[Task brief] Do not include the pictures; repeat the rest of the data exactly.

*** Stored data ***

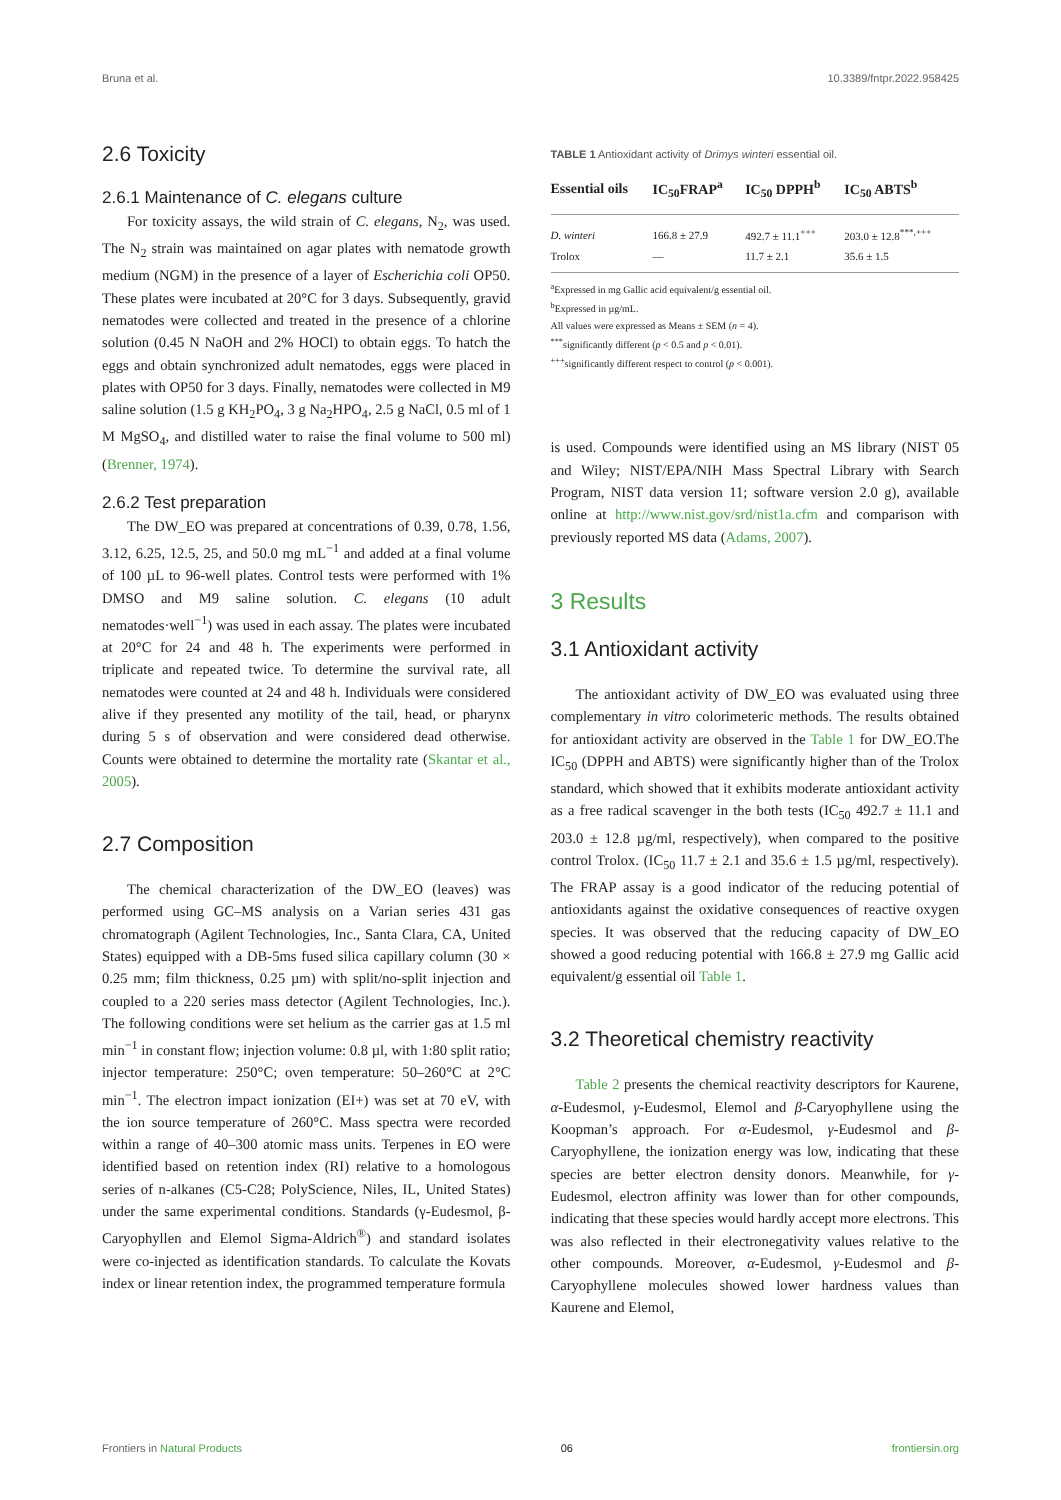Bruna et al. 10.3389/fntpr.2022.958425
2.6 Toxicity
2.6.1 Maintenance of C. elegans culture
For toxicity assays, the wild strain of C. elegans, N<sub>2</sub>, was used. The N<sub>2</sub> strain was maintained on agar plates with nematode growth medium (NGM) in the presence of a layer of Escherichia coli OP50. These plates were incubated at 20°C for 3 days. Subsequently, gravid nematodes were collected and treated in the presence of a chlorine solution (0.45 N NaOH and 2% HOCl) to obtain eggs. To hatch the eggs and obtain synchronized adult nematodes, eggs were placed in plates with OP50 for 3 days. Finally, nematodes were collected in M9 saline solution (1.5 g KH<sub>2</sub>PO<sub>4</sub>, 3 g Na<sub>2</sub>HPO<sub>4</sub>, 2.5 g NaCl, 0.5 ml of 1 M MgSO<sub>4</sub>, and distilled water to raise the final volume to 500 ml) (Brenner, 1974).
2.6.2 Test preparation
The DW_EO was prepared at concentrations of 0.39, 0.78, 1.56, 3.12, 6.25, 12.5, 25, and 50.0 mg mL<sup>−1</sup> and added at a final volume of 100 µL to 96-well plates. Control tests were performed with 1% DMSO and M9 saline solution. C. elegans (10 adult nematodes·well<sup>−1</sup>) was used in each assay. The plates were incubated at 20°C for 24 and 48 h. The experiments were performed in triplicate and repeated twice. To determine the survival rate, all nematodes were counted at 24 and 48 h. Individuals were considered alive if they presented any motility of the tail, head, or pharynx during 5 s of observation and were considered dead otherwise. Counts were obtained to determine the mortality rate (Skantar et al., 2005).
2.7 Composition
The chemical characterization of the DW_EO (leaves) was performed using GC–MS analysis on a Varian series 431 gas chromatograph (Agilent Technologies, Inc., Santa Clara, CA, United States) equipped with a DB-5ms fused silica capillary column (30 × 0.25 mm; film thickness, 0.25 µm) with split/no-split injection and coupled to a 220 series mass detector (Agilent Technologies, Inc.). The following conditions were set helium as the carrier gas at 1.5 ml min<sup>−1</sup> in constant flow; injection volume: 0.8 µl, with 1:80 split ratio; injector temperature: 250°C; oven temperature: 50–260°C at 2°C min<sup>−1</sup>. The electron impact ionization (EI+) was set at 70 eV, with the ion source temperature of 260°C. Mass spectra were recorded within a range of 40–300 atomic mass units. Terpenes in EO were identified based on retention index (RI) relative to a homologous series of n-alkanes (C5-C28; PolyScience, Niles, IL, United States) under the same experimental conditions. Standards (γ-Eudesmol, β-Caryophyllen and Elemol Sigma-Aldrich<sup>®</sup>) and standard isolates were co-injected as identification standards. To calculate the Kovats index or linear retention index, the programmed temperature formula
TABLE 1 Antioxidant activity of Drimys winteri essential oil.
| Essential oils | IC<sub>50</sub>FRAP<sup>a</sup> | IC<sub>50</sub> DPPH<sup>b</sup> | IC<sub>50</sub> ABTS<sup>b</sup> |
| --- | --- | --- | --- |
| D. winteri | 166.8 ± 27.9 | 492.7 ± 11.1<sup>+++</sup> | 203.0 ± 12.8<sup>***,+++</sup> |
| Trolox | — | 11.7 ± 2.1 | 35.6 ± 1.5 |
<sup>a</sup> Expressed in mg Gallic acid equivalent/g essential oil.
<sup>b</sup> Expressed in µg/mL.
All values were expressed as Means ± SEM (n = 4).
<sup>***</sup> significantly different (p < 0.5 and p < 0.01).
<sup>+++</sup>significantly different respect to control (p < 0.001).
is used. Compounds were identified using an MS library (NIST 05 and Wiley; NIST/EPA/NIH Mass Spectral Library with Search Program, NIST data version 11; software version 2.0 g), available online at http://www.nist.gov/srd/nist1a.cfm and comparison with previously reported MS data (Adams, 2007).
3 Results
3.1 Antioxidant activity
The antioxidant activity of DW_EO was evaluated using three complementary in vitro colorimeteric methods. The results obtained for antioxidant activity are observed in the Table 1 for DW_EO.The IC<sub>50</sub> (DPPH and ABTS) were significantly higher than of the Trolox standard, which showed that it exhibits moderate antioxidant activity as a free radical scavenger in the both tests (IC<sub>50</sub> 492.7 ± 11.1 and 203.0 ± 12.8 µg/ml, respectively), when compared to the positive control Trolox. (IC<sub>50</sub> 11.7 ± 2.1 and 35.6 ± 1.5 µg/ml, respectively). The FRAP assay is a good indicator of the reducing potential of antioxidants against the oxidative consequences of reactive oxygen species. It was observed that the reducing capacity of DW_EO showed a good reducing potential with 166.8 ± 27.9 mg Gallic acid equivalent/g essential oil Table 1.
3.2 Theoretical chemistry reactivity
Table 2 presents the chemical reactivity descriptors for Kaurene, α-Eudesmol, γ-Eudesmol, Elemol and β-Caryophyllene using the Koopman’s approach. For α-Eudesmol, γ-Eudesmol and β-Caryophyllene, the ionization energy was low, indicating that these species are better electron density donors. Meanwhile, for γ-Eudesmol, electron affinity was lower than for other compounds, indicating that these species would hardly accept more electrons. This was also reflected in their electronegativity values relative to the other compounds. Moreover, α-Eudesmol, γ-Eudesmol and β-Caryophyllene molecules showed lower hardness values than Kaurene and Elemol,
Frontiers in Natural Products 06 frontiersin.org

***

[The completed task]
Bruna et al. 10.3389/fntpr.2022.958425
2.6 Toxicity
2.6.1 Maintenance of C. elegans culture
For toxicity assays, the wild strain of C. elegans, N<sub>2</sub>, was used. The N<sub>2</sub> strain was maintained on agar plates with nematode growth medium (NGM) in the presence of a layer of Escherichia coli OP50. These plates were incubated at 20°C for 3 days. Subsequently, gravid nematodes were collected and treated in the presence of a chlorine solution (0.45 N NaOH and 2% HOCl) to obtain eggs. To hatch the eggs and obtain synchronized adult nematodes, eggs were placed in plates with OP50 for 3 days. Finally, nematodes were collected in M9 saline solution (1.5 g KH<sub>2</sub>PO<sub>4</sub>, 3 g Na<sub>2</sub>HPO<sub>4</sub>, 2.5 g NaCl, 0.5 ml of 1 M MgSO<sub>4</sub>, and distilled water to raise the final volume to 500 ml) (Brenner, 1974).
2.6.2 Test preparation
The DW_EO was prepared at concentrations of 0.39, 0.78, 1.56, 3.12, 6.25, 12.5, 25, and 50.0 mg mL<sup>−1</sup> and added at a final volume of 100 µL to 96-well plates. Control tests were performed with 1% DMSO and M9 saline solution. C. elegans (10 adult nematodes·well<sup>−1</sup>) was used in each assay. The plates were incubated at 20°C for 24 and 48 h. The experiments were performed in triplicate and repeated twice. To determine the survival rate, all nematodes were counted at 24 and 48 h. Individuals were considered alive if they presented any motility of the tail, head, or pharynx during 5 s of observation and were considered dead otherwise. Counts were obtained to determine the mortality rate (Skantar et al., 2005).
2.7 Composition
The chemical characterization of the DW_EO (leaves) was performed using GC–MS analysis on a Varian series 431 gas chromatograph (Agilent Technologies, Inc., Santa Clara, CA, United States) equipped with a DB-5ms fused silica capillary column (30 × 0.25 mm; film thickness, 0.25 µm) with split/no-split injection and coupled to a 220 series mass detector (Agilent Technologies, Inc.). The following conditions were set helium as the carrier gas at 1.5 ml min<sup>−1</sup> in constant flow; injection volume: 0.8 µl, with 1:80 split ratio; injector temperature: 250°C; oven temperature: 50–260°C at 2°C min<sup>−1</sup>. The electron impact ionization (EI+) was set at 70 eV, with the ion source temperature of 260°C. Mass spectra were recorded within a range of 40–300 atomic mass units. Terpenes in EO were identified based on retention index (RI) relative to a homologous series of n-alkanes (C5-C28; PolyScience, Niles, IL, United States) under the same experimental conditions. Standards (γ-Eudesmol, β-Caryophyllen and Elemol Sigma-Aldrich<sup>®</sup>) and standard isolates were co-injected as identification standards. To calculate the Kovats index or linear retention index, the programmed temperature formula
TABLE 1 Antioxidant activity of Drimys winteri essential oil.
| Essential oils | IC<sub>50</sub>FRAP<sup>a</sup> | IC<sub>50</sub> DPPH<sup>b</sup> | IC<sub>50</sub> ABTS<sup>b</sup> |
| --- | --- | --- | --- |
| D. winteri | 166.8 ± 27.9 | 492.7 ± 11.1<sup>+++</sup> | 203.0 ± 12.8<sup>***,+++</sup> |
| Trolox | — | 11.7 ± 2.1 | 35.6 ± 1.5 |
<sup>a</sup> Expressed in mg Gallic acid equivalent/g essential oil.
<sup>b</sup> Expressed in µg/mL.
All values were expressed as Means ± SEM (n = 4).
<sup>***</sup> significantly different (p < 0.5 and p < 0.01).
<sup>+++</sup>significantly different respect to control (p < 0.001).
is used. Compounds were identified using an MS library (NIST 05 and Wiley; NIST/EPA/NIH Mass Spectral Library with Search Program, NIST data version 11; software version 2.0 g), available online at http://www.nist.gov/srd/nist1a.cfm and comparison with previously reported MS data (Adams, 2007).
3 Results
3.1 Antioxidant activity
The antioxidant activity of DW_EO was evaluated using three complementary in vitro colorimeteric methods. The results obtained for antioxidant activity are observed in the Table 1 for DW_EO.The IC<sub>50</sub> (DPPH and ABTS) were significantly higher than of the Trolox standard, which showed that it exhibits moderate antioxidant activity as a free radical scavenger in the both tests (IC<sub>50</sub> 492.7 ± 11.1 and 203.0 ± 12.8 µg/ml, respectively), when compared to the positive control Trolox. (IC<sub>50</sub> 11.7 ± 2.1 and 35.6 ± 1.5 µg/ml, respectively). The FRAP assay is a good indicator of the reducing potential of antioxidants against the oxidative consequences of reactive oxygen species. It was observed that the reducing capacity of DW_EO showed a good reducing potential with 166.8 ± 27.9 mg Gallic acid equivalent/g essential oil Table 1.
3.2 Theoretical chemistry reactivity
Table 2 presents the chemical reactivity descriptors for Kaurene, α-Eudesmol, γ-Eudesmol, Elemol and β-Caryophyllene using the Koopman’s approach. For α-Eudesmol, γ-Eudesmol and β-Caryophyllene, the ionization energy was low, indicating that these species are better electron density donors. Meanwhile, for γ-Eudesmol, electron affinity was lower than for other compounds, indicating that these species would hardly accept more electrons. This was also reflected in their electronegativity values relative to the other compounds. Moreover, α-Eudesmol, γ-Eudesmol and β-Caryophyllene molecules showed lower hardness values than Kaurene and Elemol,
Frontiers in Natural Products 06 frontiersin.org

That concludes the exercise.